If there is a richer, undeveloped continent on my world map, I can’t find it. Yet, by almost every conceivable measure of development, Africa is left trailing behind other continents. Why is that? Simple: the rape of the continent is happening faster, more violently and with less resistance today than at any time in its history.
The great wealth of Africa is being lost and squandered, day by day, week by week, year by year, by the failure of governments to manage their resources competently and the greed of ruthless and predatory companies that exploit this weakness. It is not a case of blaming the governments or the companies – they are both complicit – but, too frequently, African governments do not have competencies equal to the companies that have huge legal resources to draw up agreements.
In 2010, Africa’s exports of oil and minerals (€252 billion) were worth roughly seven times the international aid (€36 billion) given to the continent. How can it be that the nations that provide the raw materials that fuel the entire global economy – like DRCongo – are poor, whilst those with none – like Japan, Singapore or many European countries – are rich? Who are the real creditor and debtor nations here, and why?
The answer is not entirely straightforward. But one of the principle causes of Africa’s hamstrung development is illicit financial flows (IFF). What are they and what can be done about them? According to the United Nations, Global Financial Integrity, the World Bank and others, IFFs are monies that are illegally earned, transferred, or utilised. Somewhere at its origin, the movement or use of these monies broke laws and hence they are considered illicit. Around two-thirds of IFF are estimated to be the consequence of tax avoidance – mainly using trade mispricing. Around a third of IFF are also estimated to be the proceeds of crime. This obviously has very serious results for debtor nations. They drain hard currency reserves, increase inflation, impede tax collection, prevent investment, and undermine free trade.
“Trade mispricing” (also known as transfer pricing or re-invoicing) involves routing a sale within a multinational company via a low tax jurisdiction to ensure the margin (and thus the profit for accounting purposes) is incurred where taxes are lowest and not where they are highest. Whilst there is nothing wrong with, say, Acme (Chile) Ltd selling metals to Acme (Mexico) Ltd which makes cars to sell to Acme (US) Ltd and then on to the US public, these transactions are not free market transactions, so they are open to abuse. Given that they are internal transactions, Acme’s management are under pressure to limit the profits made in the US, say, where taxes are high, and increase them in Mexico, say, where Acme (hypothetically) benefits from tax breaks.

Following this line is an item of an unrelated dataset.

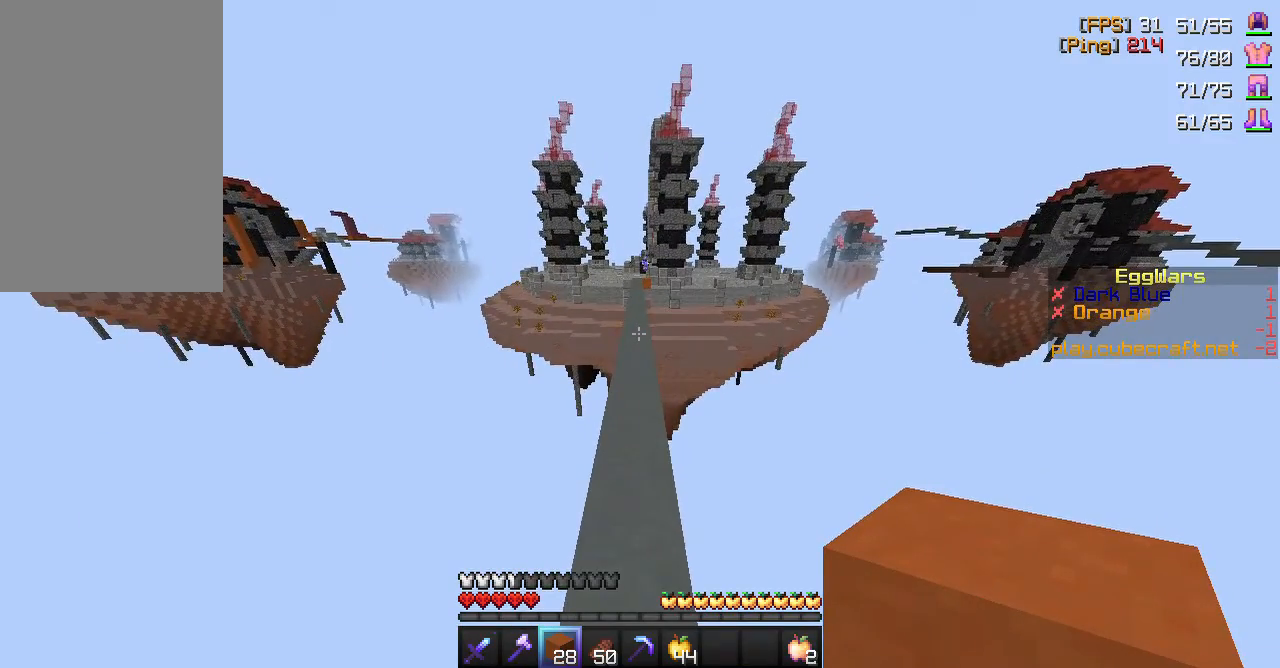
{"keys": ["space", "w"], "mouse": [], "events": []}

To get to know the real scale and importance of this issue, which may seem arcane, it is pertinent to point out that an estimated 60 to 70% of all global trade is internal to multinational corporations. This figure takes on even more importance if juxtaposed with figures showing the size of the global economy to be $60 trillion in total, of which $21 trillion is hidden offshore ($9 trillion of the $21 trillion comes from developing countries), and an estimated $854 billion (some authorities quote it as much as $1.8 trillion) was lost to Africa between 1970 and 2008 due to capital flight. The same figures show that the top five African nations hit by illicit outflows between 1970 and 2008 were Nigeria ($89.5 billion), Egypt ($70.5 billion), Algeria ($25.7 billion), Morocco ($25 billion), and South Africa ($24.9 billion).